お昼休みは保健室で二人してお昼ご飯を食べた。生明のお弁当箱は小っちゃくて、あたしの半分以下だった。でもさらにそれを半分以上残す。
「ほら、だから栄養が足りないんだよ生明さん」
「あら、君くらい食べたら、もうさっきみたいに抱っこしてもらえなくなっちゃう」
「えっ」
やっと落ち着いていた血流が、また一気に顔や耳や首筋に集まって熱くなる。みぞおちのあたりがぎゅううっとなる。
「もう、なんで赤くなるの! やだもう」
そう言って笑う生明だって少し赤くなっていた。
「…………」
おかしい、食生活の指導をしたはずなのに、どうしてこんなに恥ずかしいからかわれ方されちゃうんだろう。「やだもう」ってこっちの台詞だよ…… もう。
それでも何だか二人だけで密会をしているみたいでドキドキしていた。生明も今まで見た中で一番楽しそうだった。
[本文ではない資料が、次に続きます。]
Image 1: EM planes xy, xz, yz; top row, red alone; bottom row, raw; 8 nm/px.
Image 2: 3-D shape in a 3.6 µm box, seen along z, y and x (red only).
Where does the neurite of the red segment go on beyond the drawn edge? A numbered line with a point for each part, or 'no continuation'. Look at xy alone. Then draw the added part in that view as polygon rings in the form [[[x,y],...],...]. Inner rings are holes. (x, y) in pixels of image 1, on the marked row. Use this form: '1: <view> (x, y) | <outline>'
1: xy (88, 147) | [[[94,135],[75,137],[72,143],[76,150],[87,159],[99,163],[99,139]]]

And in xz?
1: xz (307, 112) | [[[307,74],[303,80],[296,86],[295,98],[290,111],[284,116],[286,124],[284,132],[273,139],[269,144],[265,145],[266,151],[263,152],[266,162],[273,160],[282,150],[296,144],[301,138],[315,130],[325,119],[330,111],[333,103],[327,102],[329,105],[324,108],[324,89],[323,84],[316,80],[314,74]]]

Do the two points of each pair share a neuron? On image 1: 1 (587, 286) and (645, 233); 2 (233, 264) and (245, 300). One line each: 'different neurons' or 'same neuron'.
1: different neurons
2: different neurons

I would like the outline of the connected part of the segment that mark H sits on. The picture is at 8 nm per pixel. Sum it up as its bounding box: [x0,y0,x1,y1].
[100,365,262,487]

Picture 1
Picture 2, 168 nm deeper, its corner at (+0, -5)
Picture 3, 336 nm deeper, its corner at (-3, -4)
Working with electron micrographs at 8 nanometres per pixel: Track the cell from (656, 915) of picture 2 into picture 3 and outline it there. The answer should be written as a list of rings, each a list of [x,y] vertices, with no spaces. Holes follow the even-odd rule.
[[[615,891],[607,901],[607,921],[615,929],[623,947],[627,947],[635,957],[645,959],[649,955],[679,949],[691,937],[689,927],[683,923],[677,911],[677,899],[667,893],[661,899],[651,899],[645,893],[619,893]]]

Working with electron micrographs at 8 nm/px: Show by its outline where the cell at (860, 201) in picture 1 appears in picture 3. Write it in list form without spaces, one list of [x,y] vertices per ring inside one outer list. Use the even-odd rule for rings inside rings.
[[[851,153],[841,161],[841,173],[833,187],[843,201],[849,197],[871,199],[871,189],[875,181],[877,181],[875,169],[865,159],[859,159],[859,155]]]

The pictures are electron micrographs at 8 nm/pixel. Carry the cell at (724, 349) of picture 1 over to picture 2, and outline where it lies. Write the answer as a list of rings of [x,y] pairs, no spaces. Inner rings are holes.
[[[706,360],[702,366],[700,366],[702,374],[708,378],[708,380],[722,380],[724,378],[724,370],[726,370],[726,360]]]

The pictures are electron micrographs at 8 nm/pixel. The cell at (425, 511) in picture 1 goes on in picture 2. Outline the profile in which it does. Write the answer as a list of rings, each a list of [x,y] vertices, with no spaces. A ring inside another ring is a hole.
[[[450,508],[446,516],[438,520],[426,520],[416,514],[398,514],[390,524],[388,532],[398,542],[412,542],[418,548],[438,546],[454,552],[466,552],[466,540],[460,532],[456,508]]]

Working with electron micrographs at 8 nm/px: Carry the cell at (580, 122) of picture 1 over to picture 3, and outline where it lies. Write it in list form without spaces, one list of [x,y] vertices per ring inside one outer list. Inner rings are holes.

お昼休みも終わって生明もすっかり元気になったので二人して教室へ帰る。
あたしたちが戻ってきた瞬間、教室の雰囲気が一瞬変わった。けど、その後はすぐにいつもの教室に戻った。
ただ、初美だけがあたしのことをずっと見ていた。
▼用語
※空気漏れ
人々にとって最も恐ろしい事故のひとつ。隔壁のひびから空気が漏出し減圧する。最悪の場合爆発的に減圧し、周囲の物や人を吸い込んでゼロ気圧の域外へ放り出してしまう事すらある。
※戦争のこと、アンドロイドのこと
現在人類統合政府はアンドロイド連合と交戦状態にある。既に八年が経過し、主惑星ローワンの全土の七割はアンドロイド連合に占領されている。そのためスペースコロニーから惑星ローワンへの移住計画は頓挫している。